I was on a Southwest flight heading to Sacramento last week reading the in-flight magazine.
There was an article called “Bourbon Barrels” which stated that in Kentucky the number of Bourbon-aging barrels outnumber the state’s residents by more than 360,000. There are 4.7M aging barrels in use among the commercial distillers. And that in recent years, the popularity of premium small-batch and single barrel products has skyrocketed to the point where the bourbon industry in Kentucky is in its biggest expansion phase since Prohibition.
While reading this it reminded me of an online article I had read earlier in the week where company executives for Brown-Forman (Jack Daniels) stated that they’ve seen improvements in liquor consumption at U.S. bars and restaurants. The so-called “out-on-the-town” drinking, a key segment for the spirits companies, had been hurt in recent years by the economy, but with renewed brand development and wider distribution, Brown-Forman stated they are seeing improved net sales growth.
It was a quick flight, but I had time to read all two-pages of the Oregonian Business section to learn that John Zupan, 66, died.
John was like many of you who read this blog. A person who enjoyed classic cars and motorcycles. He also was the founder of Zupan’s Markets which makes him a grocery store pioneer. According to my sources he had recently purchased a 2009 BMW motorcycle and was riding it on Northeast Marine Drive when his motorcycle was hit head-on by a motorist. According to Portland Police reports the car was driven by Edy Porfirio Reynoso-Ramirez, age 32. Reynoso-Ramirez was driving a 1998 Honda Civic and was speeding in the eastbound lane of Northeast Marine Drive, driving erratically and passing other vehicles. After the accident Reynoso-Ramirez fled the scene and tracking dogs were used to locate him hiding in an industrial area. Reynoso-Ramirez was booked into Multnomah County jail with allegations of assault in the second degree, failure to perform the duties of a driver, DUII and reckless driving. In addition, U.S. Immigration and Customs placed a hold on him.
This is a very sad story. One that occurs to often (drunk drivers (some being undocumented)) and is not easy to get use too.
For some topics, particularly on public health and immigration, summaries are dangerous because they can create the idea that a single or simple solution exists when it’s always more complex. However, for those who say that the status of the driver is irrelevant, I beg to differ. If Reynoso-Ramirez were not here illegally, Mr. Zupan might well still be with us. In Oregon like most all other states acceptable PROOF of residence is a requirement for a drivers license. It’s unclear if Reynoso-Ramirez has ever been checked to see if he even knows how to drive or if he can even read the road signs? Lastly, by the nature of his illegal status, there is an implied disregard of U.S. laws so, why not drink and drive? It’s a third world corrupt behavior and one that is problematic.
I’m sure there is a lot of blame to pass around for this accident. The DMV is at fault for lax documentation measures. The spirits industry for its continual drive of seeing improved sales or the retail outlet for selling the spirits. It’s the governments fault because they are lax on immigration. Geez, even President Barack Obama’s family is embroiled in a similar matter. His uncle, Onyango Obama, an illegal immigrant was charged with drunken driving in Framingham, MA. He was ordered by an immigration judge back in 1992 to leave the country, but for some reason just hasn’t gotten around to it. Onyango, who’s from Kenya, is the half brother of the president’s late father and has pleaded not guilty to operating under the influence of alcohol and is being held on an immigration detainer.

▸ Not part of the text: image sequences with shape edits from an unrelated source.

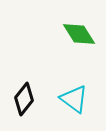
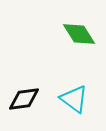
black diamond: rotated 44 degrees clockwise
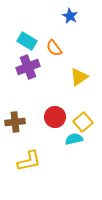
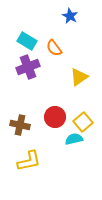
brown cross: moved 5 px right, 3 px down; rotated 18 degrees clockwise
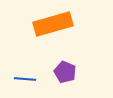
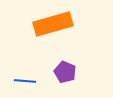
blue line: moved 2 px down
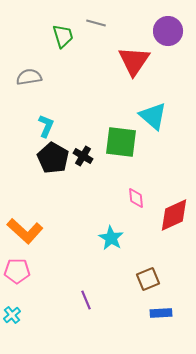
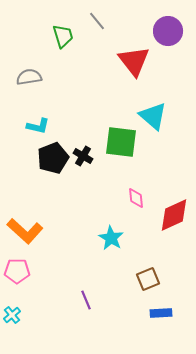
gray line: moved 1 px right, 2 px up; rotated 36 degrees clockwise
red triangle: rotated 12 degrees counterclockwise
cyan L-shape: moved 8 px left; rotated 80 degrees clockwise
black pentagon: rotated 20 degrees clockwise
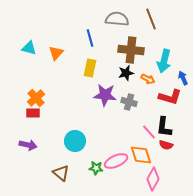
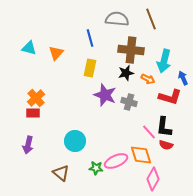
purple star: rotated 15 degrees clockwise
purple arrow: rotated 90 degrees clockwise
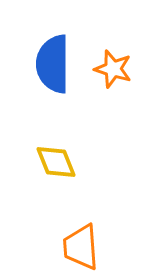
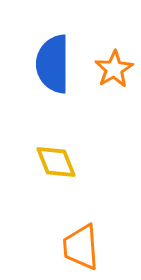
orange star: moved 1 px right; rotated 24 degrees clockwise
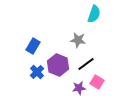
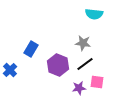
cyan semicircle: rotated 78 degrees clockwise
gray star: moved 5 px right, 3 px down
blue rectangle: moved 2 px left, 3 px down
black line: moved 1 px left
blue cross: moved 27 px left, 2 px up
pink square: rotated 24 degrees counterclockwise
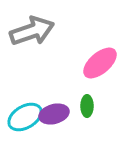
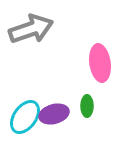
gray arrow: moved 1 px left, 2 px up
pink ellipse: rotated 57 degrees counterclockwise
cyan ellipse: rotated 24 degrees counterclockwise
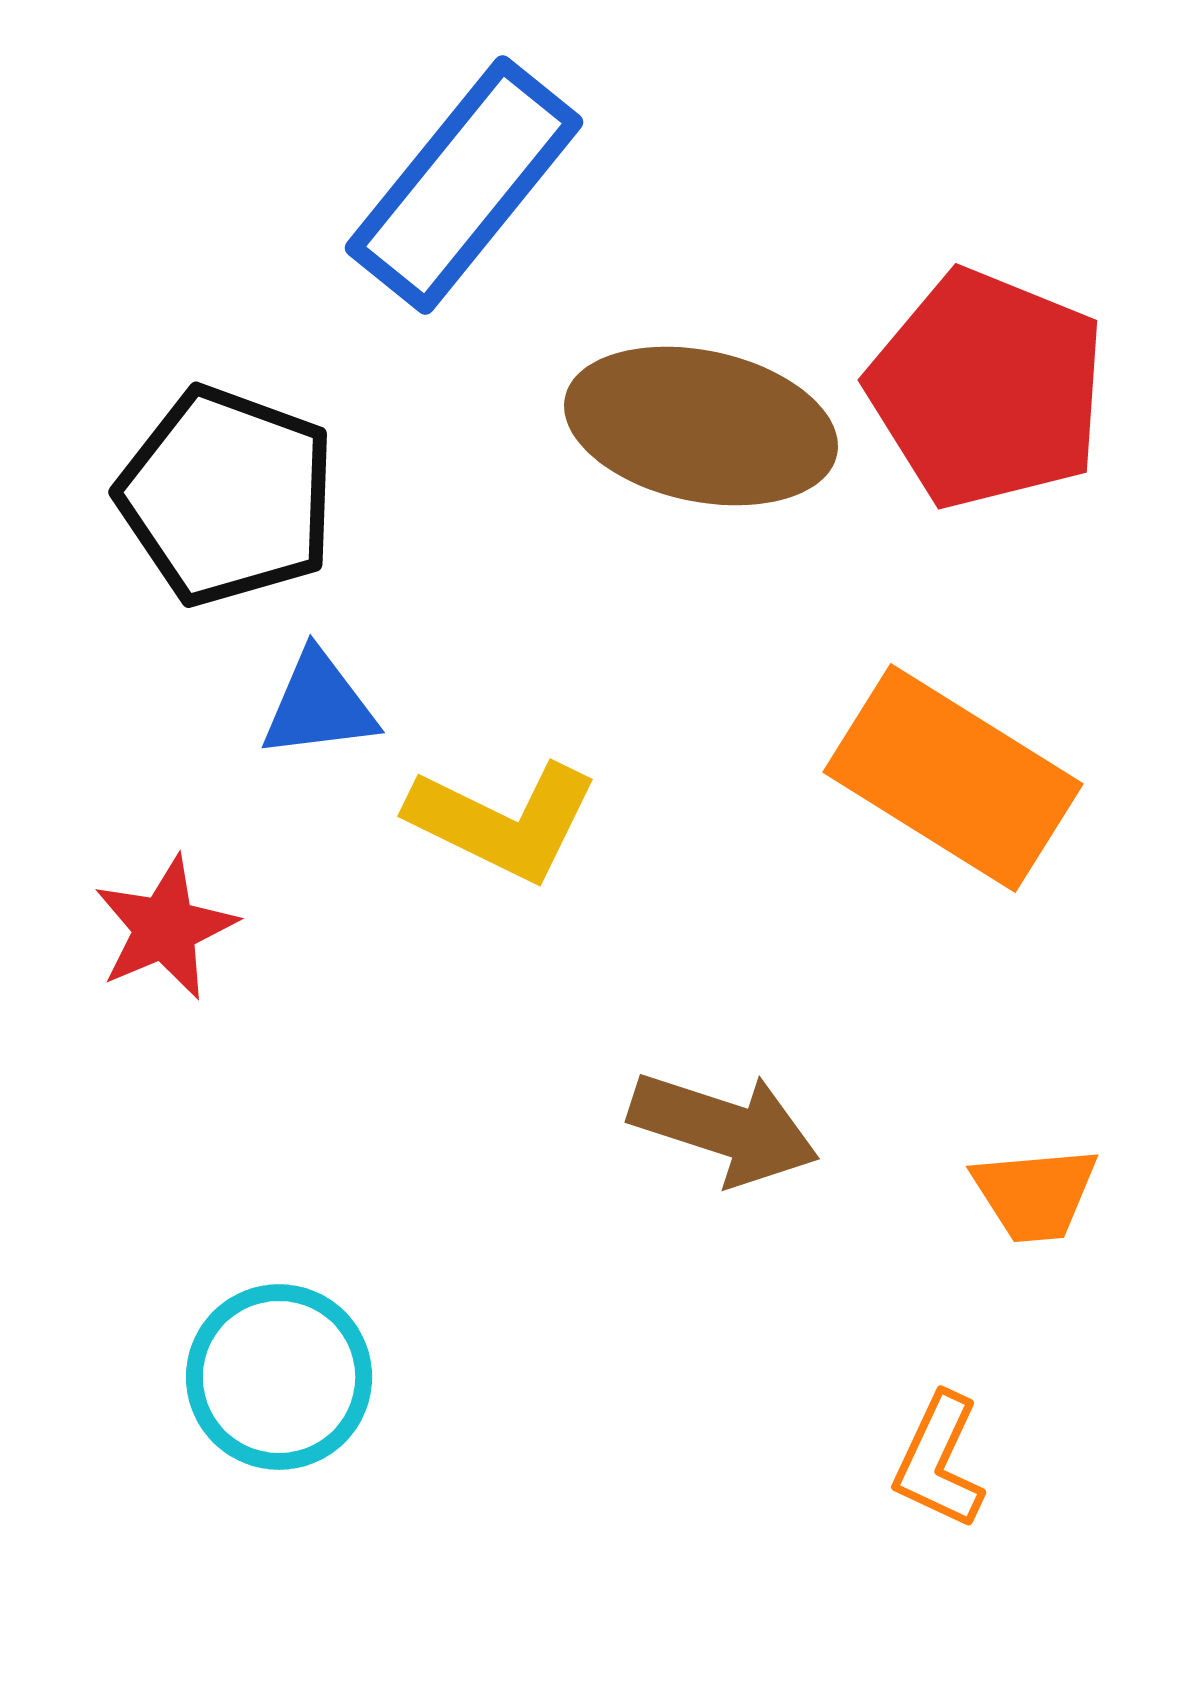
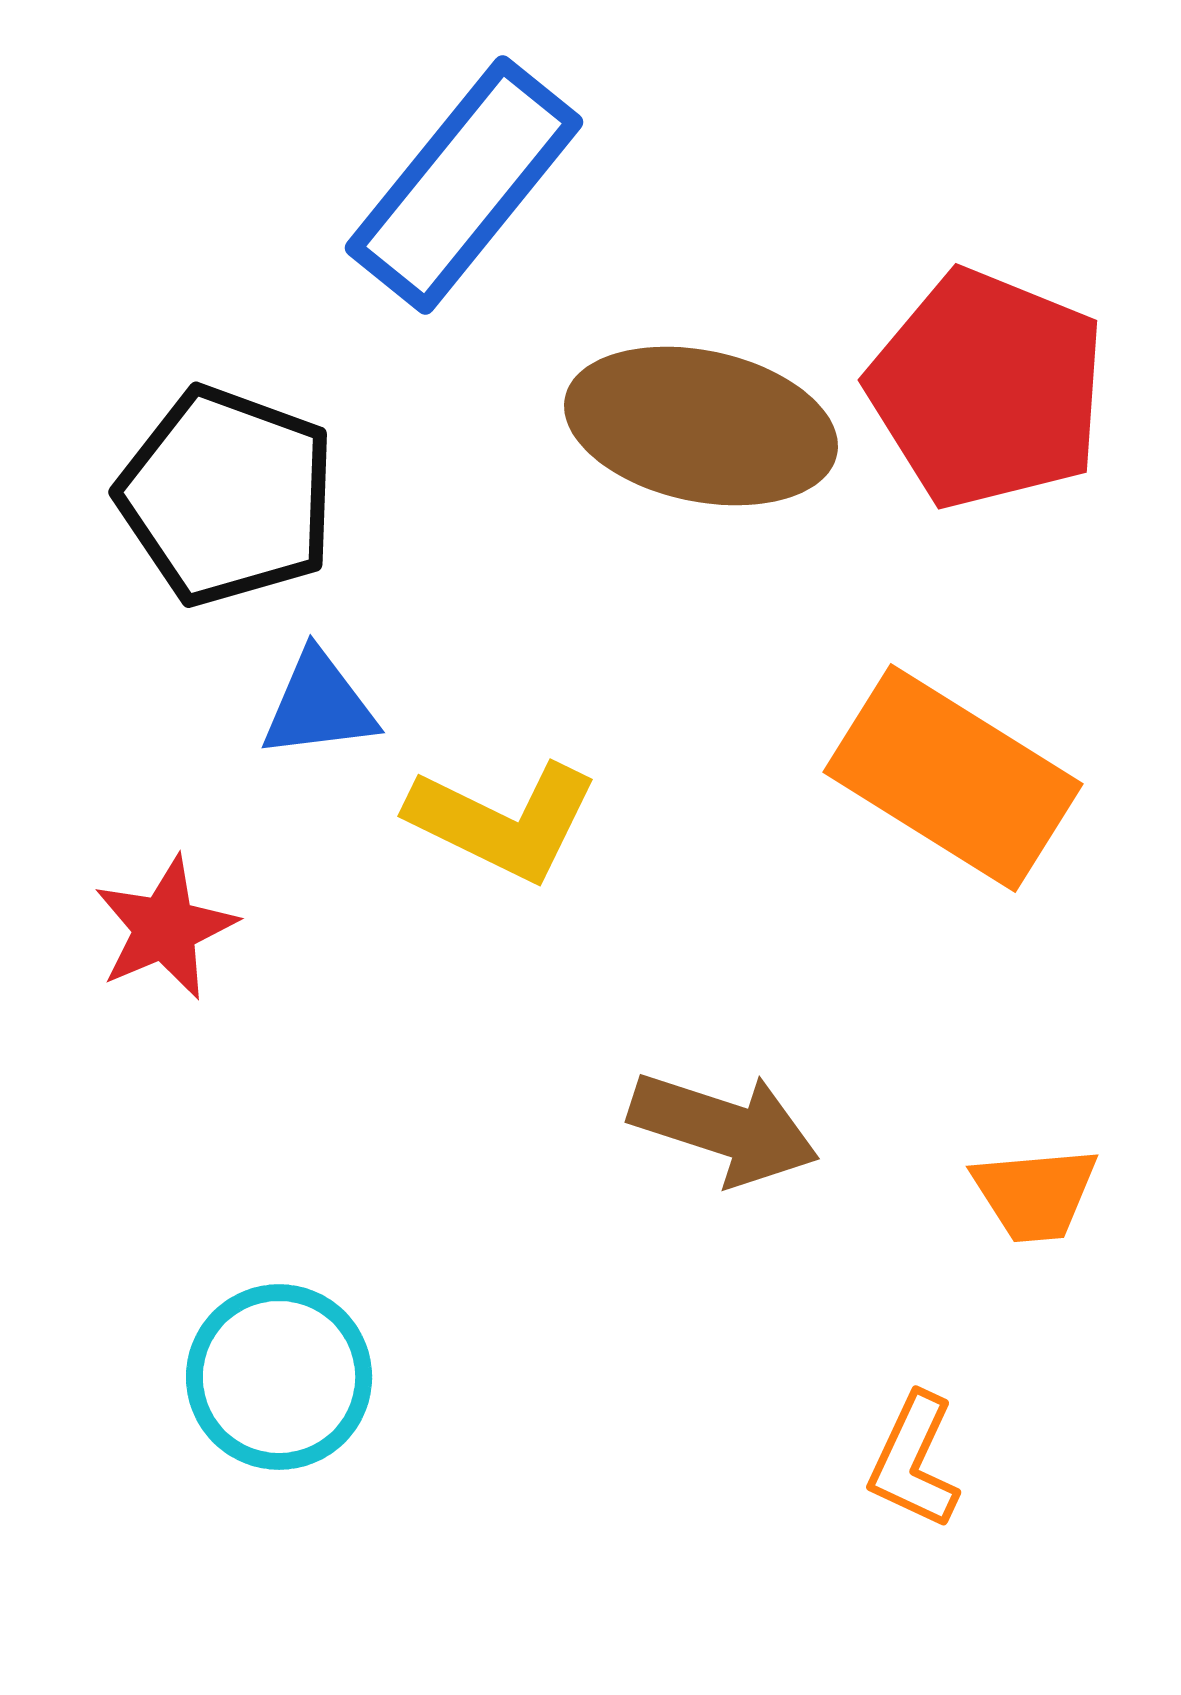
orange L-shape: moved 25 px left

I anticipate that this accident will be placed on the back burner by the Oregon media or law makers as to avoid having any debate over illegal immigration and any associated issues. What’s worse is that many people out there – especially insurance companies- consider motorcycle accidents, even when the motorcycle rider is NOT at fault, the “cost of doing business” and that motorcycle riders have essentially assumed the risk of getting hurt. Many non-motorcycle riding members of the pubic, in fact, assume that anyone who rides a motorcycle is asking for trouble and if they do get hurt, well then that is the riders fault even if the rider did nothing improper.
Unfortunately the real issue (drunk and reckless driving) will get buried in the media as questions about who will or will not participate in the Ducks next football practice take center stage…
My sincere condolences to the Zupan family.